Kira posa silencieusement le chiffon au bord de l’évier. Son regard parcourut leurs trente-cinq mètres carrés. Il y avait la pièce — salon, chambre à coucher, tout à la fois — qu’elle partageait avec son mari. Dans un coin se trouvait leur fierté : un grand canapé-lit acheté à crédit. En face, la télévision et une commode. Voilà tout. Puis il y avait la cuisine — six mètres carrés où deux personnes avaient déjà du mal à se croiser.

« Stas, tu es dans ton état normal ? » reprit-elle de la même voix calme qui commençait déjà à le mettre mal à l’aise. « Chez nous — où exactement ? Tu comptes les accrocher au plafond ? Ou les empiler les uns sur les autres ? Marina, son mari et trois enfants. Ça fait cinq personnes. Plus toi et moi — sept. Sept personnes dans un studio. »

« Et alors, si ce n’est qu’une seule pièce ? » Il balaya sa logique comme on chasse une mouche agaçante. « On sera serrés, mais pas vexés ! Ce sont des proches ! Pas des étrangers ! Quoi, on ne tiendra pas tous ? »

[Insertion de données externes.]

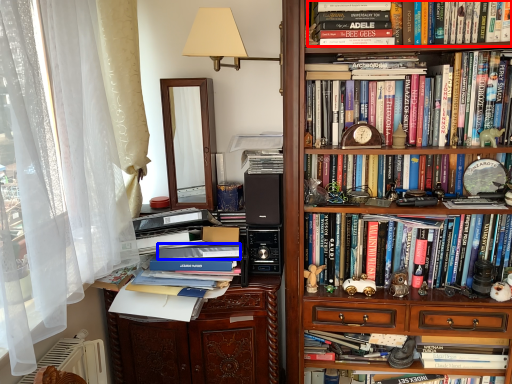
Question: Which point is closer to the camera, book (highlighted by a red box) or paperback book (highlighted by a blue box)?

Choices:
 (A) book
 (B) paperback book

Answer: (A)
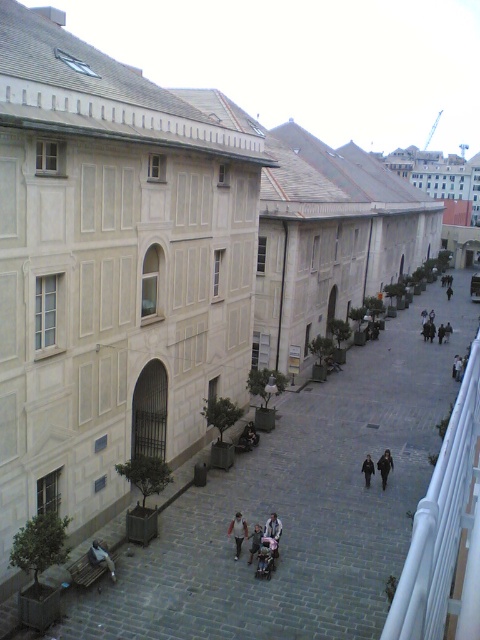
Find the location of `dark gray fabric jacket at center`. dark gray fabric jacket at center is located at coordinates (254, 541).

Can you confirm if light brown leather jacket at lower center is positioned to the left of dark gray fabric coat at center?

Correct, you'll find light brown leather jacket at lower center to the left of dark gray fabric coat at center.

Who is shorter, light brown leather jacket at lower center or dark gray fabric coat at center?

light brown leather jacket at lower center

You are a GUI agent. You are given a task and a screenshot of the screen. Output one action in this format:
    pyautogui.click(x=<x>, y=<y>)
    Task: Click on the light brown leather jacket at lower center
    
    Given the screenshot: What is the action you would take?
    pyautogui.click(x=100, y=557)

Describe the element at coordinates (100, 557) in the screenshot. I see `light brown leather jacket at lower center` at that location.

I want to click on light brown leather jacket at lower center, so click(100, 557).

Where is `light brown leather jacket at lower center`? The height and width of the screenshot is (640, 480). light brown leather jacket at lower center is located at coordinates (100, 557).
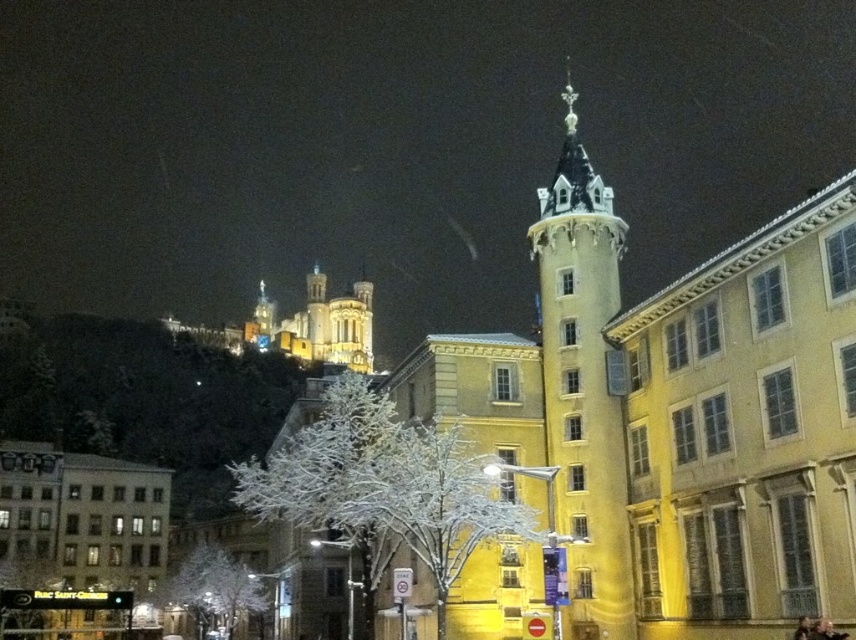
Question: Is matte yellow tower at center to the left of snow-covered tree at center from the viewer's perspective?

Choices:
 (A) yes
 (B) no

Answer: (B)

Question: Is snow-covered tree at center positioned at the back of white snow-covered tree at lower center?

Choices:
 (A) yes
 (B) no

Answer: (B)

Question: Which point is farther from the camera taking this photo?

Choices:
 (A) (278, 499)
 (B) (556, 636)

Answer: (A)

Question: Which point appears farthest from the camera in this image?

Choices:
 (A) (201, 618)
 (B) (308, 456)
 (C) (563, 396)

Answer: (A)

Question: Which of these objects is positioned farthest from the snow-covered tree at center?

Choices:
 (A) white snow-covered tree at lower center
 (B) matte yellow tower at center

Answer: (B)

Question: Is matte yellow tower at center bigger than white snow-covered tree at lower center?

Choices:
 (A) yes
 (B) no

Answer: (A)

Il disait cela avec une telle conviction sincère que, pendant un instant, Kira eut l’impression que c’était peut-être elle qui avait perdu la raison, pas lui. Comme si c’était elle qui ne parvenait pas à saisir une vérité simple, évidente, et que lui, détenteur d’un savoir sacré sur l’hospitalité, essayait de lui ouvrir les yeux.
 

« Écoute-moi bien, » dit-elle en faisant un pas vers lui. « Comptons simplement. Ils sont cinq. Où vont-ils dormir ? Par terre ? »

« J’ai déjà tout prévu ! » déclara Stanislav avec fierté, comme s’il venait de résoudre un problème de mathématiques complexe. « On leur préparera notre canapé — il est grand et confortable. Marinka, son mari et le petit y tiendront. Et on mettra l’aîné sur un matelas gonflable juste à côté. »

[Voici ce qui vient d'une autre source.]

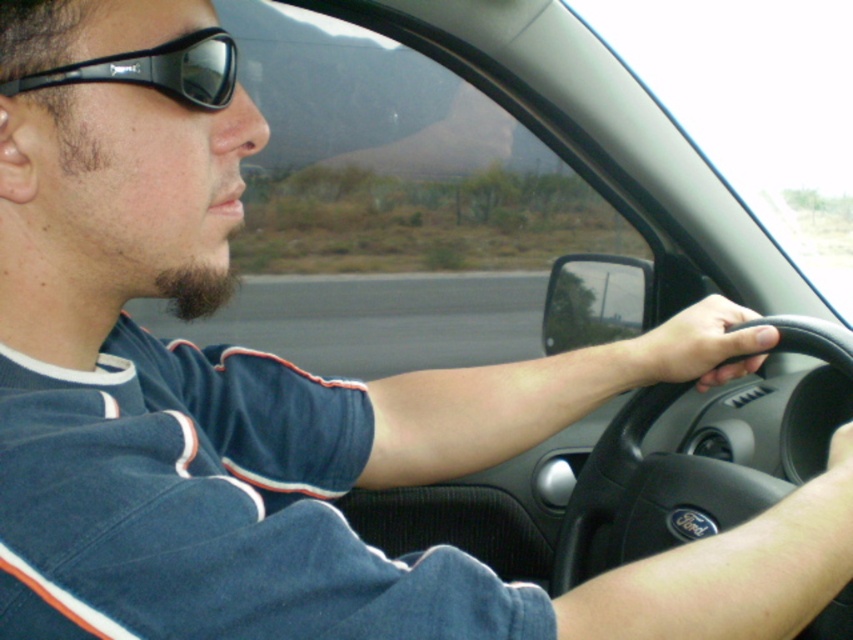
Can you confirm if black rubber steering wheel at center is thinner than black rubber sunglasses at upper left?

No.

You are a GUI agent. You are given a task and a screenshot of the screen. Output one action in this format:
    pyautogui.click(x=<x>, y=<y>)
    Task: Click on the black rubber steering wheel at center
    
    Given the screenshot: What is the action you would take?
    pyautogui.click(x=648, y=496)

I want to click on black rubber steering wheel at center, so [648, 496].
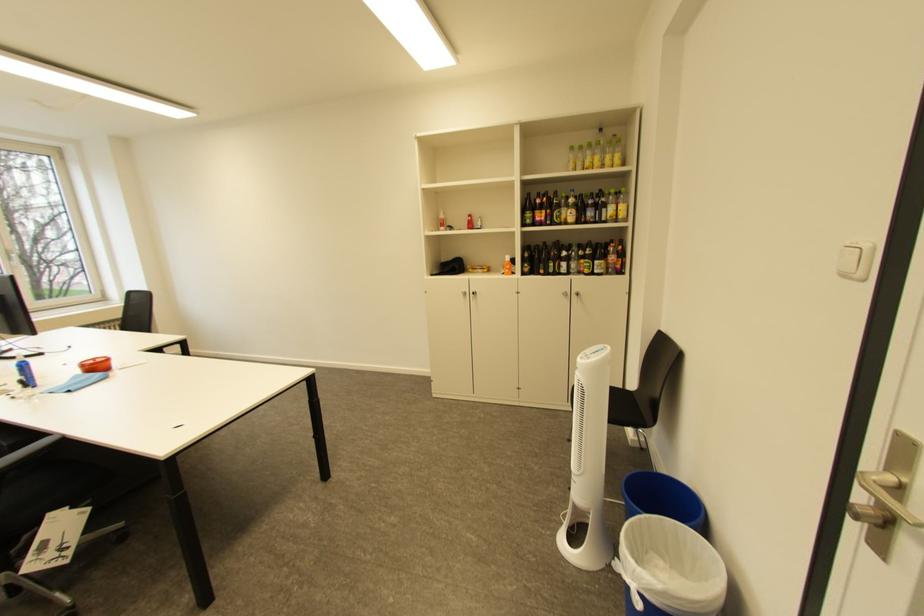
Describe the element at coordinates (669, 569) in the screenshot. I see `a white trash can` at that location.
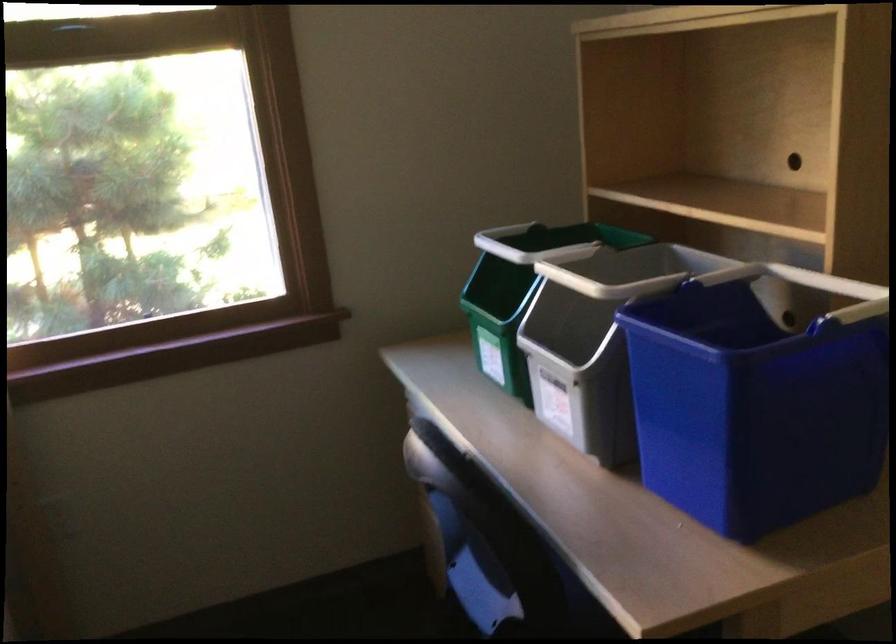
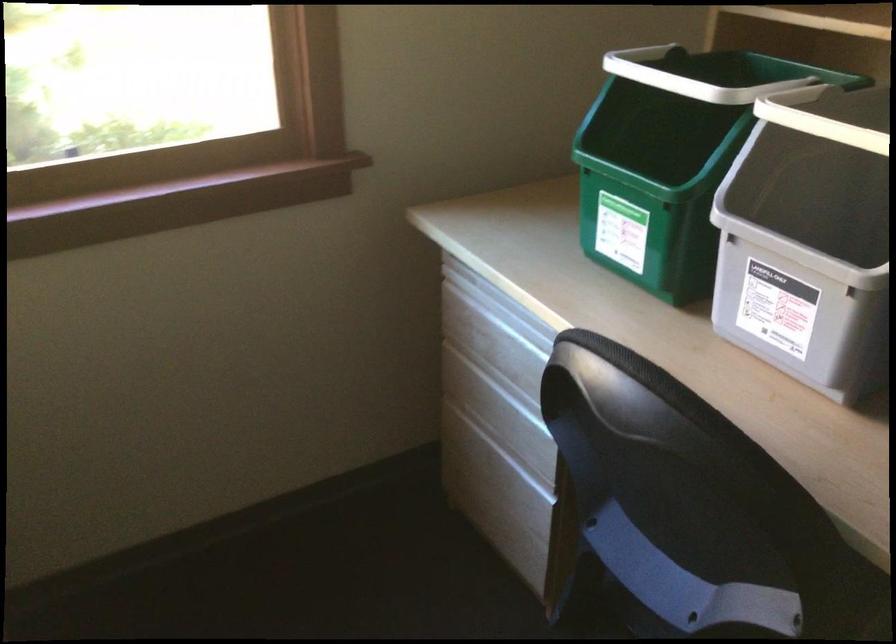
The point at (494, 328) is marked in the first image. Where is the corresponding point in the second image?

(652, 194)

Il s’interrompit, attendant des applaudissements. Kira resta silencieuse, le fixant d’un regard lourd, immobile.

« Et nous ? » demanda-t-elle enfin avec effort.

« Nous, on dormira sur un lit de camp dans la cuisine ! » lâcha-t-il, fier de son idée brillante. « On l’empruntera à maman. Il est étroit, il rentrera parfaitement entre la table et le frigo. Allez, ce n’est que pour deux semaines ! Pour la famille, on peut bien supporter ça. Où est le problème ? »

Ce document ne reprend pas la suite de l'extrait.